Vertical Slice Architecture - daigoba66
https://jimmybogard.com/vertical-slice-architecture/
======
quizotic
So I just had an experience of being forced into "vertical slice"
_development_ (not quite the same as architecture, but still). This seemed
initially as crazy as erecting a multi-story building in vertical slices. But
it turned out to have some advantages, and I might do it again by choice.

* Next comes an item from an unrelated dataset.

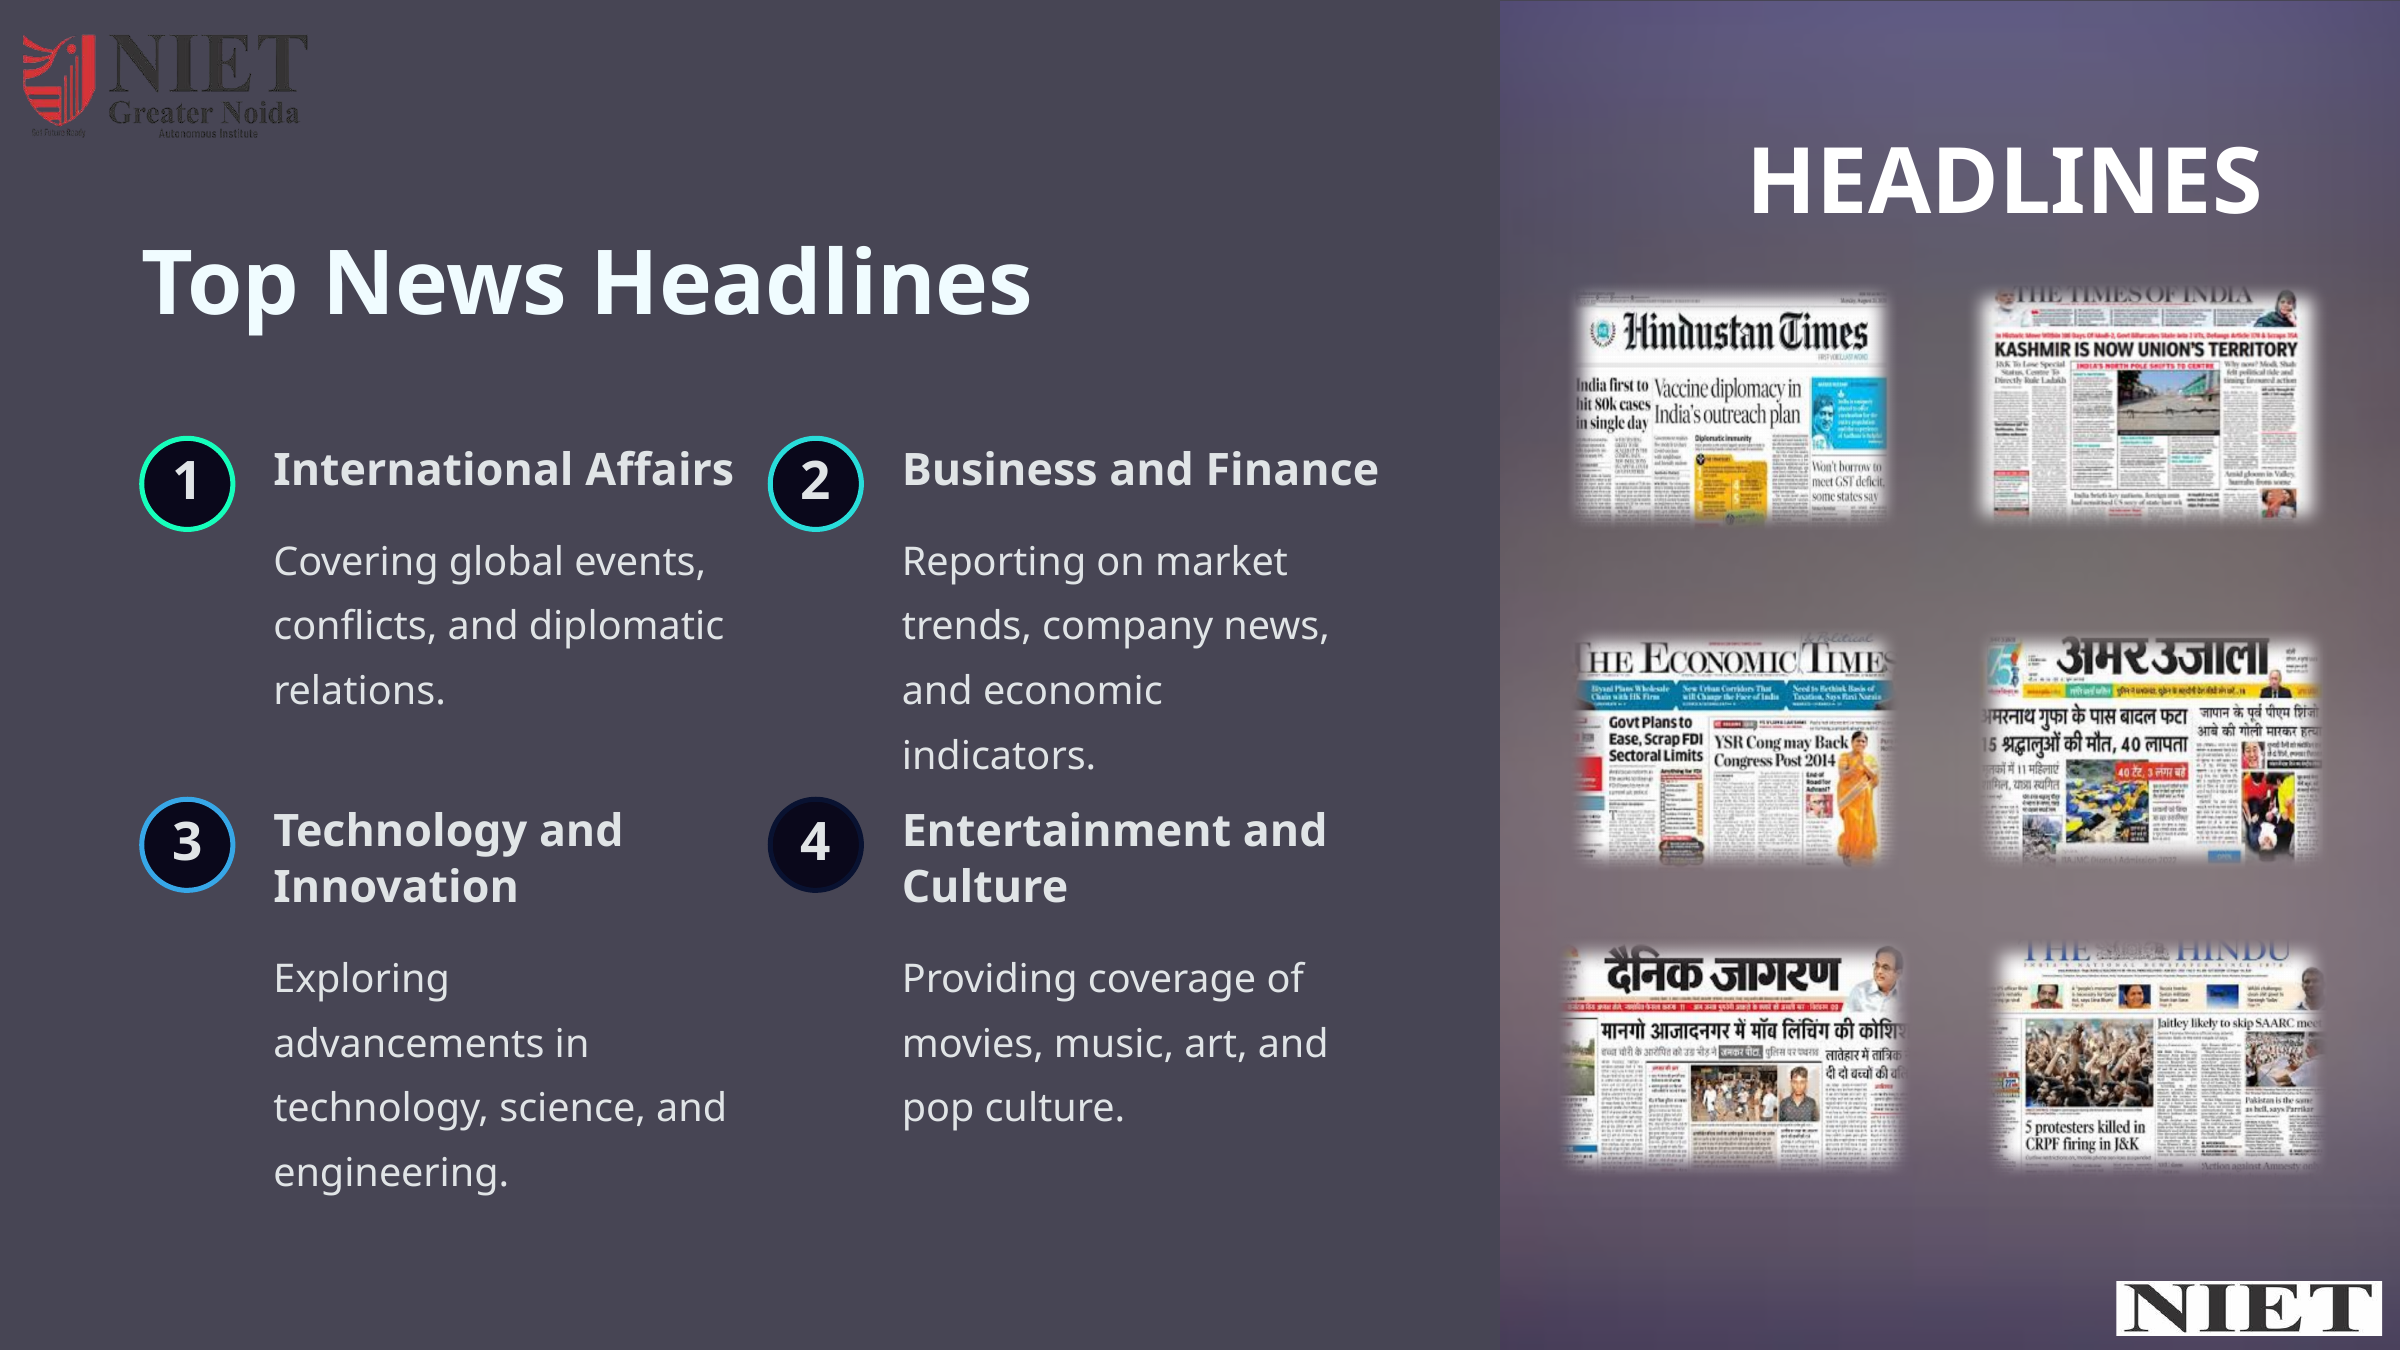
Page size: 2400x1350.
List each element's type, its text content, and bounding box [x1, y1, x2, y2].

At the risk of stating the obvious, at the end of the day, it's the use cases
and user stories that matter, and in my experience, these almost always evolve
over the life of a project. Designing from the ground up often ends up
supporting potential requirements that never become real. As the project grows
and matures, it becomes hard to trace whether some capability in a lower layer
is critical or unneeded, so the tendency is to keep everything. This can
become an albatross.

The virtue of vertical development, is that it's easier to do all the work and
only the work that is required.

Theoretically, the flip side is that it's easy to avoid thinking up front
about the big picture, and easy to promote stove-piping with all of its
disadvantages.

My guess is that either the traditional or the vertical approach involves
eventual refactoring, and that the first leads to bloat in unused capability
while the second leads to bloat in duplicated capability. But the bloat comes
later in the project with the vertical approach. In the early phases of a
project, the vertical approach may lead to leaner, more malleable systems,
with faster delivery and user interaction.

Bottom line for me, is that vertical development didn't fail (I thought it
would), and had some surprising benefits.